In the first lens portion, a prism formed in a convex shape with a different apex angle is formed along the longitudinal direction between the curvature surface unit and the next curvature surface unit, and the lens plate 2. The primary light axis of light distributed along the longitudinal direction is formed so as to be distributed by being inclined in one direction along the longitudinal direction from the semiconductor light source. The lighting device described in 1.
The prism includes a prism incident surface that receives light from the semiconductor light source and refracts it at a predetermined angle, and a total reflection surface that totally reflects and outputs light refracted on the opposite side of the incident surface.
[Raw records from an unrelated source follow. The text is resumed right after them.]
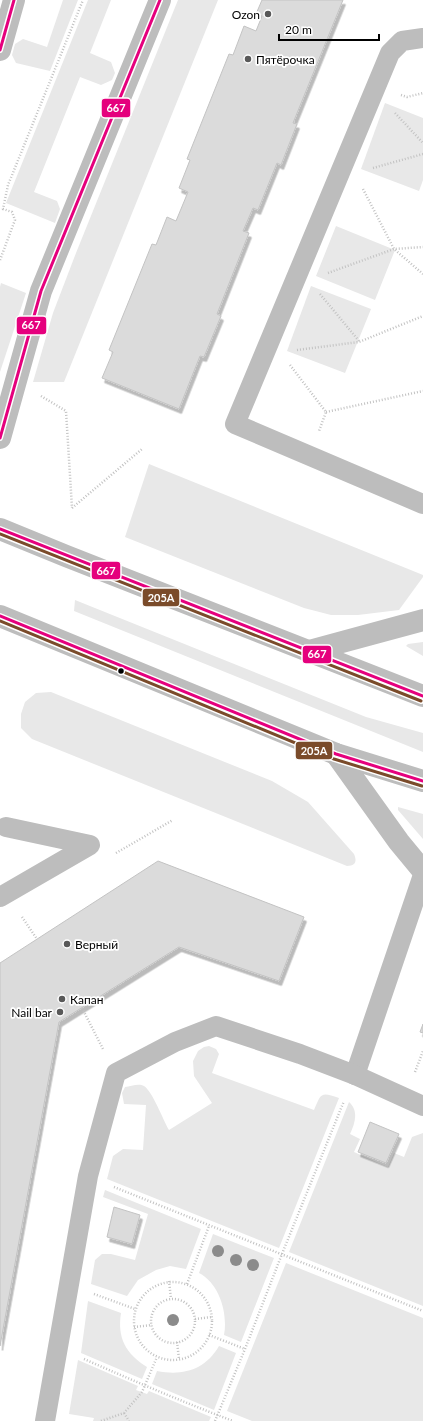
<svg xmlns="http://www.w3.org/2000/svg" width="423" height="1421" viewBox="0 0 423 1421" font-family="Lato,sans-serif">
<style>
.green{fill:#e8e8e8}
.building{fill:#dbdbdb;stroke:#c3c3c3;filter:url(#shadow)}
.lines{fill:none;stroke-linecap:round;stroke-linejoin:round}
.path{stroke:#c2c2c2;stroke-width:2.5;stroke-dasharray:1 2;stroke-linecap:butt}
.lane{stroke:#bdbdbd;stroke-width:20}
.street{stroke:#bdbdbd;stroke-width:22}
.bus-1-casing{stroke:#fff;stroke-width:6}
.bus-2-casing{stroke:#fff;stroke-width:6}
.bus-1{stroke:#e5007d;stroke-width:3}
.bus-2{stroke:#7a4b2a;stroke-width:3}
.tree{fill:#8b8b8b}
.poi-dot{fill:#595959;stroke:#fff;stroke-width:1.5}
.bus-dot{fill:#000;stroke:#fff;stroke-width:1.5}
.labels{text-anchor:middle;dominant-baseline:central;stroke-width:3.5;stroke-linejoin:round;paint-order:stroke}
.poi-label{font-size:12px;fill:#000;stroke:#fff;text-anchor:start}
.line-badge{stroke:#fff;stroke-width:1.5}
.badge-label{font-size:11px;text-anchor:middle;font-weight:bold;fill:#fff}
</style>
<defs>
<filter id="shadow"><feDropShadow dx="2.5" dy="4.5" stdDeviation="0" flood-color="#0004"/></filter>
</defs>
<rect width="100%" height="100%" fill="#fff"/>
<g class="green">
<path d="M63 0H78L50 71 16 63 12 55 15 44 23 39 47 47Z"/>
<path d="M88 0H111L90 53 111 62 115 73 112 80 101 85 80 77 34 192 57 201 60 209 55 223 6 203Z"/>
<path d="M178 0H218L64 382H33L53 313 76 253Z"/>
<path d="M385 103 423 118V180L419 191 361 169Z"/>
<path d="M336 226 395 250 375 300 316 276Z"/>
<path d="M1 283 26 293 0 372V287Z"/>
<path d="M311 286 371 309 345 373 287 351Z"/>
<path d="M149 464 423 575V577L399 610 358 615H331L304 608 125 537Z"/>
<path d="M75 600 366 717 423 733V752L74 611Z"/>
<path d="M423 642V656L406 646 408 644Z"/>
<path d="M51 692 272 781 308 802 354 854C357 861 356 866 347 866L32 739 21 728V714L25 702 36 693Z"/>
<path d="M398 807 423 814V839L398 810Z"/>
<path d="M209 1046 216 1049 219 1054 212 1073 314 1110C321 1094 320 1091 339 1098L279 1248 107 1179 113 1156 123 1149 143 1150 146 1105 124 1104 122 1093 125 1087C131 1086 139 1083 144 1086 153 1092 163 1120 169 1130L212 1103 194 1076 193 1061 198 1051 204 1047Z"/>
<path d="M349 1102C359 1111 355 1123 350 1134L360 1139 354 1152 388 1167 394 1153 404 1157 412 1137 423 1133V1306L289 1252Z"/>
<path d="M105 1190 201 1229 186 1269 170 1266 156 1270 138 1280 127 1296 91 1284 95 1260 102 1254H111L135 1260 148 1214 103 1197Z"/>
<path d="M213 1234 274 1258 241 1342 224 1335C228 1314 220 1284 199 1273Z"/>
<path d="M286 1263 423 1318V1421H252L227 1411Z"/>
<path d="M88 1301 121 1313C117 1338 126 1354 147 1367L142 1379 81 1353Z"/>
<path d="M219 1346 236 1353 214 1410 152 1384 157 1371C183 1376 205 1370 219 1346Z"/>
<path d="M78 1360 138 1386 136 1390 147 1394 149 1391 211 1417 209 1421H93L94 1418 69 1414Z"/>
</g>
<g class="building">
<path d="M262 0H343L293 123 297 124 281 165 277 163 258 210 253 208 243 231 249 233 217 314 221 316 204 357 200 356 179 409 102 378 113 352 109 350 152 244 156 245 167 217 176 221 188 192 179 188 190 160 187 159 229 54 233 55 244 26 256 31 262 16 256 14Z"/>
<path d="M158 861 304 917 279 981 179 947 59 1022 0 1346V963Z"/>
<path d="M423 1024V1033L420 1032Z"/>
<path d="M370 1122 399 1134 386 1163 358 1152Z"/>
<path d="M114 1207 140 1215 132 1244 107 1237Z"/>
</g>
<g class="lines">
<g class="path">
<path d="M401 95 407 97 423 93"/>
<path d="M395 113 423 143"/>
<path d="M373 168 423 154"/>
<path d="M363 189 394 249 423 274"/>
<path d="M0 260 15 220 12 212 3 209 8 185 83 0"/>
<path d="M328 273 394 249 423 247"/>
<path d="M320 294 359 341"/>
<path d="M297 350 359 342 423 316"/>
<path d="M290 365 326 412 319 431"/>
<path d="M41 396 66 411 72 508"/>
<path d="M326 412 423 391"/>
<path d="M72 508 142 449"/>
<path d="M116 853 173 820"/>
<path d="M22 917 37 939"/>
<path d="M82 1008 103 1049"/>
<path d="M415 1072 423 1051"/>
<path d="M114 1187 423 1311"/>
<path d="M169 1281 171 1299"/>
<circle cx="173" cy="1321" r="39"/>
<path d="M187 1284 209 1226"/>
<path d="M94 1294 135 1309"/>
<circle cx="173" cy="1321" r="22"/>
<path d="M195 1319 212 1317"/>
<path d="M134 1327 152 1325"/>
<path d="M209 1335 245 1349"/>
<path d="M177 1342 179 1359"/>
<path d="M84 1359C134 1381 183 1402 233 1421"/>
<path d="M124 1413 129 1421"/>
<path d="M101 1421 124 1413 142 1392 157 1357"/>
<path d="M215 1421 245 1349 282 1254 344 1101"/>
</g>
<g class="lane">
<path d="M423 38 402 41 390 53 235 424 423 504"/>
<path d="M0 897 90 845 6 827"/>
<path d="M355 1075 423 875"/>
<path d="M45 1421 88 1176 116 1073 175 1042 216 1026 300 1054 355 1075 423 1106"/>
</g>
<g class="street">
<path d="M0 50 14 0"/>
<path d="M0 438 41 291 160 0"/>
<path d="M0 529 66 556 423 696"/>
<path d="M0 616 336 754 423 781"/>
<path d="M309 651 423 620"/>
<path d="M336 754 399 842 423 871"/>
</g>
<defs>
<g id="bus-1">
<path d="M0 50 14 0"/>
<path d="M0 438 41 291 160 0"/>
<path d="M0 529 423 696"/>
<path d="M0 616 336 754 423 781"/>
</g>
<g id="bus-2">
<path d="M0 534 421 701"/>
<path d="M0 621 334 759 422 786"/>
</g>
</defs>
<use href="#bus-1" class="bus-1-casing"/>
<use href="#bus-2" class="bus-2-casing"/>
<use href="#bus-1" class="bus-1"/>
<use href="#bus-2" class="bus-2"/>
</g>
<g class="tree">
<circle cx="218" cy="1251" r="6"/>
<circle cx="236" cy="1260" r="6"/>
<circle cx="253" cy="1265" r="6"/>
<circle cx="173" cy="1320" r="6"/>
</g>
<g class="poi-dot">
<circle cx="268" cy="14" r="4"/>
<circle cx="248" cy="59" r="4"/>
<circle cx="67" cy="944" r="4"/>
<circle cx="62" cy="999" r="4"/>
<circle cx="60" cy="1012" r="4"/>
</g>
<circle class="bus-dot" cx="121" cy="671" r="3.5"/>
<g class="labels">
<g class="poi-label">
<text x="260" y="14" text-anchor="end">Ozon</text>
<text x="256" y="59">Пятёрочка</text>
<text x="75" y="944">Верный</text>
<text x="70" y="999">Капан</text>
<text x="52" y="1012" text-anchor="end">Nail bar</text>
</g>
</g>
<g class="line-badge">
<rect x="101" y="98" width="30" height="20" rx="4" fill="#e5007d"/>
<rect x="16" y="316" width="31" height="19" rx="4" fill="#e5007d"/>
<rect x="91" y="561" width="30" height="19" rx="4" fill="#e5007d"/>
<rect x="142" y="588" width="38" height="19" rx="4" fill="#7a4b2a"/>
<rect x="302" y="645" width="30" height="19" rx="4" fill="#e5007d"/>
<rect x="295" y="741" width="38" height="19" rx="4" fill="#7a4b2a"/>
</g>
<g class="badge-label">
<text x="116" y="112">667</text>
<text x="31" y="329">667</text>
<text x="106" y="575">667</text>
<text x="161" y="602">205А</text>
<text x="317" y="658">667</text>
<text x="314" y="755">205А</text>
</g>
<path d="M279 34v6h100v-6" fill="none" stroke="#000000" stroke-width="2"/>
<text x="285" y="34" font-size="12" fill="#000000" stroke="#ffffff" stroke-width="3" paint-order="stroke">20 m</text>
</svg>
The lighting device according to claim 2.
4. The curvature surface unit according to claim 1, wherein each of the convex curvature surfaces is arranged such that a radius of curvature increases toward one end in the longitudinal direction of the lens plate. The illumination device according to any one of the above.
The curvature surface unit is a unit central axis that is either a structural curvature surface unit central axis or a curvature surface section central axis that changes a curvature radius of the convex curvature surface, and a central optical axis of the semiconductor light source. The first optical axis is formed so as to be displaced in the longitudinal direction, and is arranged so as to be in the order of the central optical axis of the semiconductor light source and the unit central axis toward one end in the longitudinal direction of the lens plate. The lighting device according to any one of claims 1 to 3.
The longitudinal direction of the lens plate and the planar substrate is the width direction of the irradiation area with respect to the irradiation area defined by the width direction and a length direction orthogonal to the width direction. Or it arrange | positions along the length direction of the said irradiation area, The illuminating device as described in any one of Claim 1 thru | or 3 characterized by the above-mentioned.